STUDY TEXT –
--- START ---
Weather stuff is tricky when you’re away. You want it to be nice. And on days when it does indeed exceed your hopes, you want to make sure you don’t waste a single minute of it. That’s a lot of pressure!
Still, as the pilot bumped his way to a landing in sunny Milan (and passengers grumbled at the added little bounce -- “that’s Altitalia for you!” -- one said, but then, a flight from Paris to Milan is always filled with people who look like this:
on the bus to the plane
Men in a hurry), I was looking out the window and thinking – wow, the Milanese spring is two weeks ahead of where our spring is right now. Amazing! (Both theirs and ours.)
Just to clarify, the lake region of Italy is just south of the Alps. You can this flying into Milan. Here’s the first of the big beauties – Lake Como, spreading its claws right up into the mountains.
On my return next week, I have to spend a night in Milan. That’s not the best way to end a trip, but early flights force my hand there. But there’s no reason to even pause in this city on my arrival. From airport, straight to the train station, where I catch the local to Brescia. (The local is always half the price of the snazzy intercity – there it is, that speeding devil, showing off its bright redness, like Mr Red back home, or my rosie, or my red hot lover. Forget you all! This time I’m on the pokey green snake.)
It’s always a challenge to take these trains after a long and convoluted series of flights. Far too easy to fall asleep and miss your station. The warm sun comes in through the windows, the train rocks gently, in the distance, the northern Alps frame your views...
No, I must stay awake.
--- END ---
INFORMATION SUPPLIED –
--- START ---
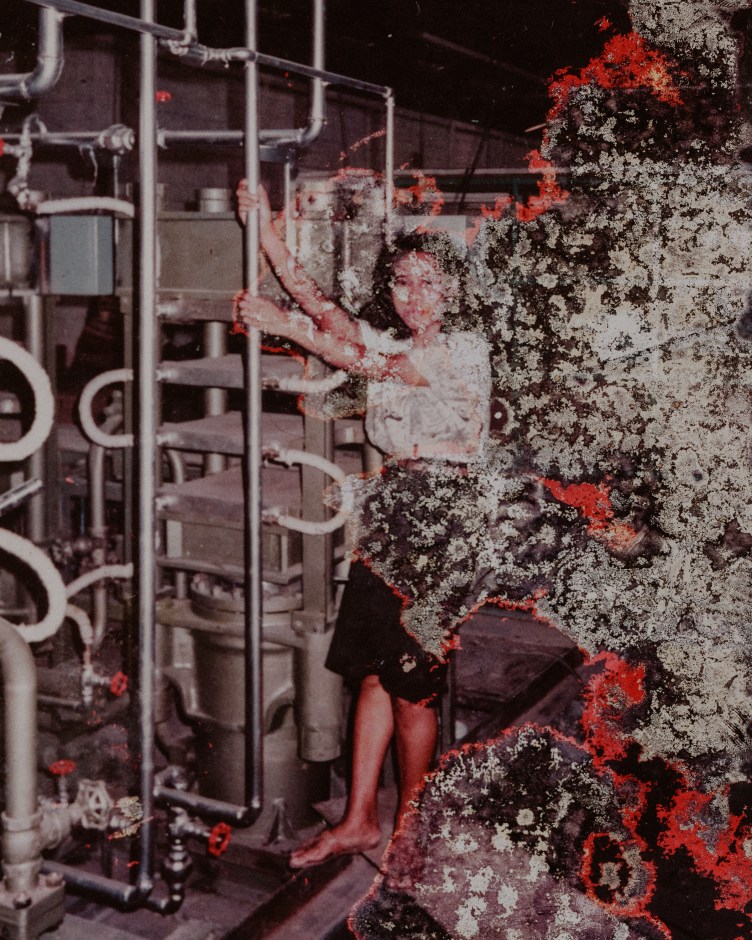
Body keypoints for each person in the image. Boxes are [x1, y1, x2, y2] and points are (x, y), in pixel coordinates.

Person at [236, 180, 490, 867]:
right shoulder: (401, 338)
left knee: (412, 685)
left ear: (455, 292)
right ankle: (359, 821)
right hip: (393, 519)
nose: (414, 294)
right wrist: (263, 233)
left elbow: (362, 358)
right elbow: (329, 312)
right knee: (374, 676)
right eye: (403, 281)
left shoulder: (461, 349)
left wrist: (285, 329)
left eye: (429, 283)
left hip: (439, 528)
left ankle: (411, 828)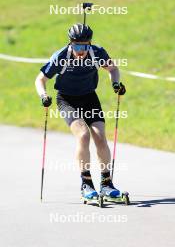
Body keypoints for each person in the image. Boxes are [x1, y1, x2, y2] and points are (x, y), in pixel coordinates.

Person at [35, 23, 126, 200]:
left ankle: (106, 184)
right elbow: (40, 79)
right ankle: (86, 183)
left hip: (89, 97)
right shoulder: (61, 57)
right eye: (77, 45)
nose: (81, 50)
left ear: (89, 44)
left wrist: (115, 84)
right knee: (83, 135)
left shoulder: (97, 52)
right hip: (67, 100)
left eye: (84, 46)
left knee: (100, 136)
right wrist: (43, 95)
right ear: (70, 43)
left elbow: (113, 69)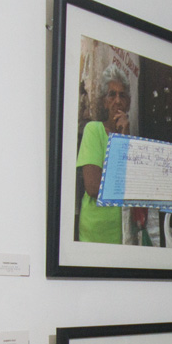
--- END ---
QUESTIONS ON THE MATERIAL –
• a. Write out the passage of the travel post between "Just to clarify, the" and "into the mountains.", inclusive.
• b. Which lake does the travel post call the first of the big beauties seen on the flight into Milan?
• c. Carry on the travel post from the point where it stops.
The material that accompanies the travel post is separate from it.

ANSWERS TO THE EXERCISES –
• a.
Just to clarify, the lake region of Italy is just south of the Alps. You can this flying into Milan. Here’s the first of the big beauties – Lake Como, spreading its claws right up into the mountains.

• b. Lake Como.

• c.
Italian trains aren’t as on the spot punctual as those in neighboring countries (I’m thinking France, Spain, Switzerland, Germany) – so you can’t plan your connections around them. A little over an hour later, ss we pull into Brescia (a city at the southern end of Lake Garda), I see that we’re a tad late. So I miss a good bus to Gargnano. Ah well, there are plenty of others.
If I could fall asleep standing up (Ed can do it, I cannot), I would do it now, at the bus station in Brescia. It’s fairly crowded here, on this Friday afternoon. Lots of high school kids, too, returning (cigarettes out, ah, foolish kids!) to their homes on the outskirts, or in the lakeside villages. When my Gargnano bus finally comes, it fills up quickly.
This is what people do when their gas gets taxed at higher rates – they cut back on using their cars and rely on public transportation, which then improves significantly to meet the growing demand. I’m one who believes that this is a good thing.
It’s my final leg of the journey and on the bus (an hour and a half ride), I can at last doze off. Mine is the last stop on the line. But who can sleep! Watching school kids get on and off, listening to the chatter of the older couple behind me – these rides are like café people watching: full of the excitement of being in a different country.
By the time I arrive at Gargnano (pronounced Gar-nia-no), the bus is nearly empty. I get off and look around.
What a stunning little place!
Gargnano is actually a handful of hamlets, clustered at the shore of Lake Garda and extending into the hills above it. I’m staying at the heart, where shops, cafes and eateries line a beautiful waterfront.
My hotel is a short walk – along a quiet street by the water’s edge.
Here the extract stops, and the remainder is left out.